Verblüffende EntdeckungRauchgas verbessert die Ausdauer
Kohlenmonoxid kennen viele als Abgase aus dem Autoverkehr. Wenn man das giftige Rauchgas aber in geringen Mengen inhaliert, kann es die Leistung erhöhen, haben Forscher herausgefunden.
Zur Steigerung ihrer Ausdauerleistungsfähigkeit müssen Sportler viel trainieren. Eine mögliche Form ist das Training unter Sauerstoffmangel (Hypoxie). Dies geschieht etwa in den Bergen, wo die Luft dünner ist. Es gibt aber auch Trainingsmöglichkeiten im Flachland, meist in Form von speziellen Zimmern oder -zelten, in denen der Sauerstoffgehalt der Atemluft künstlich reduziert und so ein Höhentraining simuliert wird. Sportmediziner der Universität Bayreuth um Professor Walter Schmidt zeigen jetzt in ihrer Studie, dass es einen weiteren Weg gibt, um die Ausdauer zu verbessern: eingeatmetes Kohlenmonoxid.
Wirkt wie ein Höhentraining
Das klingt erst einmal widersinnig. Kohlenmonoxid ist bekanntlich jenes Gas, das zum Beispiel bei Autos hinten aus dem Auspuff kommt oder bei unvollständigen Verbrennungen entsteht und zu lebensgefährlichen Rauchgasvergiftungen führen kann.
Der positive Effekt auf die Ausdauer lässt sich jedoch einfach erklären: Kohlenmonoxid hindert Sauerstoffmoleküle daran, sich mit Hämoglobin zu verbinden, das den Körper normalerweise mit Sauerstoff versorgt. Dadurch kommt es zu einem Sauerstoffmangel. Den versucht der Organismus nun auszugleichen – indem er mehr rote Blutkörperchen bildet. Der Körper reagiert also mit ähnlichen Anpassungseffekten wie bei einem klassischen Höhentraining.
Ungeklärte Fragen
Für die Studie hatten elf gesunde und moderat trainierte Männer drei Wochen lang fünfmal täglich eine geringe Menge Kohlenmonoxid eingeatmet; elf weitere Probanden erhielten eine Placebo-Inhalation. Während des Versuchs stieg die Hämoglobinmasse in der Kohlenmonoxid-Gruppe um rund fünf Prozent.

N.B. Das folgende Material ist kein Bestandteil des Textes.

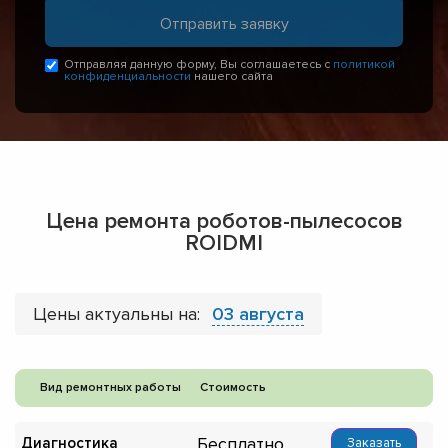
Отправляя данную форму, Вы соглашаетесь с
политикой
конфиденциальности
нашего сайта
Цена ремонта роботов-пылесосов
ROIDMI
Цены актуальны на:
03 августа
Вид ремонтных работы
Стоимость
Бесплатно
Диагностика
Заказать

«Eine gezielte Inhalation von Kohlenmonoxid in geringen Dosen könnte somit eine Alternative sein zu einem Höhentraining oder anderen Massnahmen, die den Organismus einem kontrollierten Sauerstoffdefizit aussetzen», sagt Walter Schmidt, der an der Universität Bayreuth die Abteilung für Sportmedizin und Sportphysiologie leitet. Allerdings müssten vor der praktischen Anwendung unbedingt ethische Fragen geklärt und medizinische Aspekte noch genauer erforscht werden.
«Ein gefährliches Gas»
Das sieht auch German Clénin so, der Präsident der Schweizerischen Gesellschaft für Sportmedizin. Die Studie sei «plausibel und nachvollziehbar». Doch weil man die längerfristigen Auswirkungen auf die Gesundheit nicht kenne, stuft er die Methode als «höchst problematisch» ein: «Kohlenmonoxid ist und bleibt ein gefährliches Gas.»
Sportarzt Clénin, der seinen deutschen Fachkollegen Schmidt als «hochkompetenten und seriösen» Mediziner kennt, glaubt, dass dieser mit seiner Studie vor allem eine Diskussion anstossen will: damit die Welt-Anti-Doping-Agentur (Wada) und die Sportverbände die Kohlenmonoxid-Methode möglichst schnell verbieten.
Andernfalls, schreiben auch Schmidt und seine Studienmitautoren, hätten sie womöglich «eine Büchse der Pandora» geöffnet.
Quellen: «Swiss Medical Weekly», «Deutsche Ärzte-Zeitung», Aponet.